** DATA FOR THIS TASK follows **
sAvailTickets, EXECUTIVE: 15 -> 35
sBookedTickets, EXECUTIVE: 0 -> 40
** End of DATA FOR THIS TASK **
** DATA FOR THIS TASK follows **
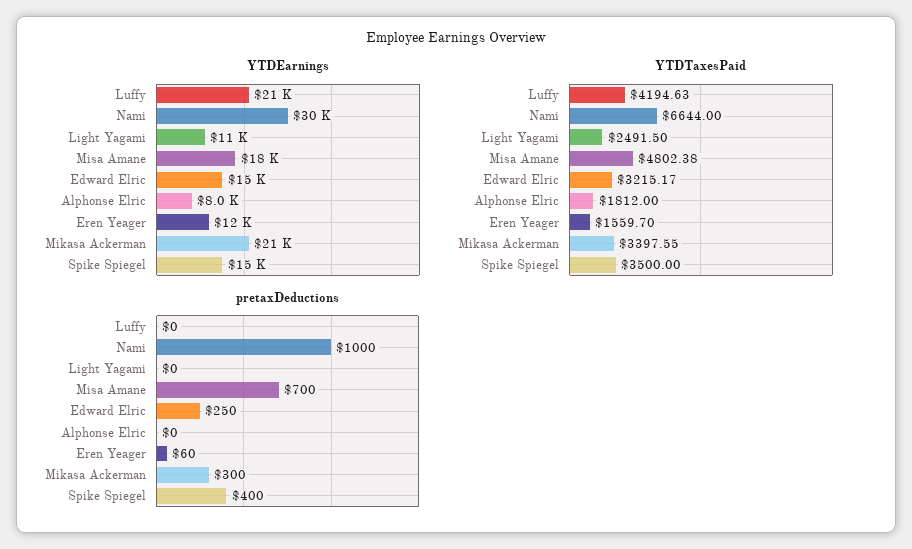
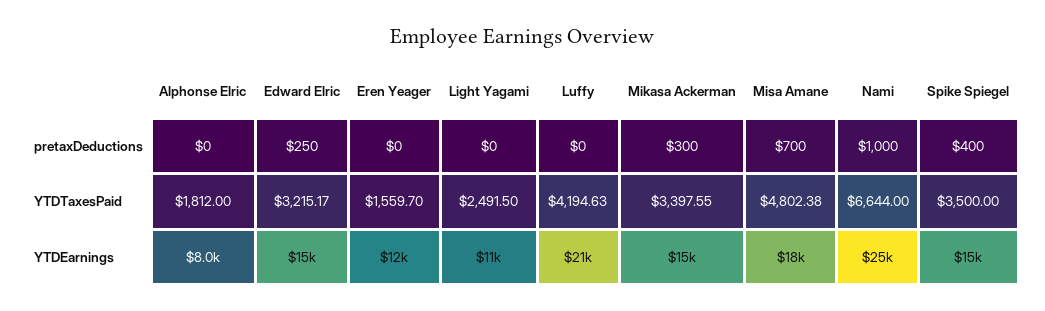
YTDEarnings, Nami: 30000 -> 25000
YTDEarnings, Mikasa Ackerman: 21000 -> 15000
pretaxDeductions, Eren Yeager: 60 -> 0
** End of DATA FOR THIS TASK **
** DATA FOR THIS TASK follows **
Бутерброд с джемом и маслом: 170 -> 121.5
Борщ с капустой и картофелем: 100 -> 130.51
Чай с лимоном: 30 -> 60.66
** End of DATA FOR THIS TASK **
*TO DO:*
What lines above contain the word "YTDEarnings"? Return each such line.

*ANSWER TO THIS TASK:*
YTDEarnings, Nami: 30000 -> 25000
YTDEarnings, Mikasa Ackerman: 21000 -> 15000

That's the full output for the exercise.